The appellate coruts for the first and third districts have ruled in People v. Reese (1976), 37 Ill. App. 3d 820, 347 N.E.2d 451, and People v. Peach (1976), 39 Ill. App. 3d 757, 350 N.E.2d 583, respectively, that under these circumstances a defendant is entitled as a matter of right to credit upon the sentence. In Peach, the corut stated that any interpretation of the present provision of section 5 — 6—4(h) which would deny credit would give the provision an ex post facto effect. On the other hand, the appellate court for the second district stated dictum to the contrary in People v. Houston (1975), 27 Ill. App. 3d 834, 327 N.E.2d 314. In People v. Johnson (1975), 25 Ill. App. 3d 503, 323 N.E.2d 539, where the original conviction and probation revocation had occurred before January 1, 1973, and where following an appeal, the case was remanded for sentencing after July 1, 1974, the appellate court for the first district ruled that upon resentence, the granting of credit for the first time served on probation was a matter of discretion for the sentencing court.

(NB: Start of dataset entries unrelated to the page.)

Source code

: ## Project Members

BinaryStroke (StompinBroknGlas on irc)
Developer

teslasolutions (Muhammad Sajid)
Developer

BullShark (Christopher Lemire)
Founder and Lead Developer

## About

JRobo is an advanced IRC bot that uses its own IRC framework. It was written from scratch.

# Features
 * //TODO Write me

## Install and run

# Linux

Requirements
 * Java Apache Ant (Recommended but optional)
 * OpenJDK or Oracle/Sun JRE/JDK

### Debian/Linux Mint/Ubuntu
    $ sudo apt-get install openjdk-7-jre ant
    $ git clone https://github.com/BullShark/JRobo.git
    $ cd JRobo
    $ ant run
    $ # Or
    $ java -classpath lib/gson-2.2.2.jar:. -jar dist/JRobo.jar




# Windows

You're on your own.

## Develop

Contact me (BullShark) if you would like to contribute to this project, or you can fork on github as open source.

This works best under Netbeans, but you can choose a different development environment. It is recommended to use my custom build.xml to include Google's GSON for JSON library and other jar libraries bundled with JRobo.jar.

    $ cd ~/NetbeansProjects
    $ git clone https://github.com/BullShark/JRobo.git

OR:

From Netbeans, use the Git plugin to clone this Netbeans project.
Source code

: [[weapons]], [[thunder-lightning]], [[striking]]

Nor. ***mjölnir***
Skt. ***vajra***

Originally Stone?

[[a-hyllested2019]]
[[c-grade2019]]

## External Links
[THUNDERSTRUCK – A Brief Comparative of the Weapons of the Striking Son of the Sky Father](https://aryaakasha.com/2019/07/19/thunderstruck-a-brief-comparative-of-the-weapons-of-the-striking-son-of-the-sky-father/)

We deem analogy to the ruling in People v. Williams (1975), 60 Ill. 2d 1, 17, 322 N.E.2d 819, 828, to control our ruling here. There, prior to January 1, 1973, a defendant was given a sentence consecutive to a sentence in another case. The minimum sentence conformed to the law in force when given. On January 1, 1973, while the case was on appeal, section 5 — 8—4(c) of the Unified Code of Corrections (Ill. Rev. Stat. 1972 Supp., ch. 38, par. 1005 — 8—4(c)) became effective and provided, “The aggregate minimum period of consecutive sentences shall not exceed twice the lowest minimum authorized under Section 5 — 8—1 for the most serious felony involved.” The minimum sentence imposed was excessive by that standard. Prior to the determination of the case in the supreme corut, section 5 — 8—4(c) was amended. The sentence that had been imposed was within the limits of that section as amended. The court held, however, that the defendant was entitled “to the benefit of the more favorable intervening statute” and remanded for a new sentence. In the instant case, the more favorable intervening statute in effect from January 1, 1973, to July 1, 1974, mandated credit upon resentencing for the time served on probation. Defendant here was entitled to that credit.

We affirm the order revoking probation and the portion of the sentence ordering the defendant imprisoned for a term of 2 to 7 years. We reverse *113the portion of the sentence denying defendant credit for time served on probation and remand to the trial court for issuance of an amended mittimus conforming with this opinion.

Affirmed in part, reversed in part, and remanded with directions.

CRAVEN, P. J., and SIMKINS, J., concur.